Leonard Hamilton

Personal information
- Full name: Leonard Alison Hall Hamilton
- Born: 23 December 1862 Mount Aboo, Rajputana, British India
- Died: 14 March 1957 (aged 94) Umberleigh, Devon, England
- Batting: Right-handed
- Bowling: Right-arm medium
- Role: Batsman

Domestic team information
- 1890–1892: Kent
- FC debut: 8 May 1890 Kent v MCC
- Last FC: 8 June 1893 MCC v Kent

Career statistics
| Competition | First-class |
| Matches | 21 |
| Runs scored | 645 |
| Batting average | 18.42 |
| 100s/50s | 1/3 |
| Top score | 117* |
| Balls bowled | 70 |
| Wickets | 2 |
| Bowling average | 25.00 |
| 5 wickets in innings | 0 |
| 10 wickets in match | 0 |
| Best bowling | 2/24 |
| Catches/stumpings | 7/– |
- Source: CricInfo, 19 October 2017

= Leonard Hamilton (cricketer) =

Indian-born English Cricketer and British Army officer

Colonel Leonard Alison Hall Hamilton (23 December 1862 – 14 March 1957) was an Indian born British Army officer and an amateur first-class cricketer.
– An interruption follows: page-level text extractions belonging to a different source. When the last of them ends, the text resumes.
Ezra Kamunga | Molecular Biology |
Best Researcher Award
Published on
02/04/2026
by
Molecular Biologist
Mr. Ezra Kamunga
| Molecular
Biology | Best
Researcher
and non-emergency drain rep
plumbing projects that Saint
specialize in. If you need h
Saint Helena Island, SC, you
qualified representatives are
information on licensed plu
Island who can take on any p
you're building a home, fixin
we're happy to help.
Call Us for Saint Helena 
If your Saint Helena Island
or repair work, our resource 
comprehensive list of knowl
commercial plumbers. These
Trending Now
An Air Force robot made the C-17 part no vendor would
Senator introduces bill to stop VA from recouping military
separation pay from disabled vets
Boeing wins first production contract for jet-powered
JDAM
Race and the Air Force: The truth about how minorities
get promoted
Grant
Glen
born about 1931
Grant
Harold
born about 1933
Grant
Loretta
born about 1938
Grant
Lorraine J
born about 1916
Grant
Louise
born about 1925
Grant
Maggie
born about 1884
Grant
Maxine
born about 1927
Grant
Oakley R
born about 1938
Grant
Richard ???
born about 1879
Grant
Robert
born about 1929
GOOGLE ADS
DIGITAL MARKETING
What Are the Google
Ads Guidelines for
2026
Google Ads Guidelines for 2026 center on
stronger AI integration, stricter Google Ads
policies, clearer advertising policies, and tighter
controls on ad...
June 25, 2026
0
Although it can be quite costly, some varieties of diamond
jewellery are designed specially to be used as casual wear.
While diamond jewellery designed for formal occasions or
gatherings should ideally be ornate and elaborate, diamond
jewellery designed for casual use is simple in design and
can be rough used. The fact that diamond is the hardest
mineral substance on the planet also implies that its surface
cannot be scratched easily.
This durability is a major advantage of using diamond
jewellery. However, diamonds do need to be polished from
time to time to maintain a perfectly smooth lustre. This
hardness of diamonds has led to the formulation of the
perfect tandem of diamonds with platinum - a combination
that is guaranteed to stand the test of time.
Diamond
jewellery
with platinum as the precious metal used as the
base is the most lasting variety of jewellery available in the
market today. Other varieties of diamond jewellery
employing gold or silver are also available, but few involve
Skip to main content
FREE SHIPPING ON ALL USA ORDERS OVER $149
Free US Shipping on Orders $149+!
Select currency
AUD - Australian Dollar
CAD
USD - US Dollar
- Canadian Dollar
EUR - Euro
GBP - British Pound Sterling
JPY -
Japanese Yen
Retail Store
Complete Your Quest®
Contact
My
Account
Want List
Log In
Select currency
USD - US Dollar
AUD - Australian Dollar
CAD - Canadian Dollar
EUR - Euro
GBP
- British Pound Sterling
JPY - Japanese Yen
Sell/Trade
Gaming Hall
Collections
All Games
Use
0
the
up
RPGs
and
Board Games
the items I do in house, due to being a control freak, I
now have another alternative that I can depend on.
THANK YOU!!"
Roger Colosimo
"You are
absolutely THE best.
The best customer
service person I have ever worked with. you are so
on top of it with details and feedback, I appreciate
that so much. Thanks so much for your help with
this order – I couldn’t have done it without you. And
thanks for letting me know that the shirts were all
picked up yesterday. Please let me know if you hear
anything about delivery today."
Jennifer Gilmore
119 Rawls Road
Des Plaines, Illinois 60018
He was born in 1862 at the Mount Aboo Hill Station in Rajputana in what was then British India, the second son of Colonel George Harrison.

Hamilton served in the King's Own Yorkshire Light Infantry for 30 years, retiring with the rank of colonel before the First World War. He played first-class cricket for Kent County Cricket Club. He died at Umberleigh in Devon in 1957 aged 94.

==Early life and military career==
Hamilton was educated at Tonbridge School, where he played cricket and rugby union for the school first teams, from 1875 until leaving the sixth form in 1880. From there he went on to the Royal Military College, Sandhurst, graduating and being commissioned into the 1st Battalion the South Yorkshire Regiment, part of the King's Own Yorkshire Light Infantry (KOYLI), in March 1883. He served with the KOYLI throughout his career, taking part in the pacification of Burma following the Third Anglo-Burmese War from 1886 to 1887 and serving as a staff officer for six months at Bhamo in Burma before being promoted to captain in 1891. He attended the Staff College, Camberley, from 1895–1896 and served as an instructor at Sandhurst in 1897.

He was promoted to major in 1900 and lieutenant colonel in 1908, before retiring with the rank of colonel in 1912.

==Cricket career==
Hamilton played some cricket for the Army, for Sandhurst and for United Services Portsmouth. In May 1890 while playing for the Army against the Navy he made 269 runs. While serving in India he played in regimental matches and twice exceeded 200 runs. He made his first-class cricket debut for Kent County Cricket Club in May 1890 against MCC at Lord's and played a total of 20 first-class matches for the county over the three seasons between 1890 and 1892. He won his county cap in 1890 and played mainly as a batsman, scoring a first-class century against the touring Australians in 1890. He made a final first-class appearance for MCC against Kent in June 1893, although he continued to play non-first-class cricket for teams such as MCC and Free Foresters.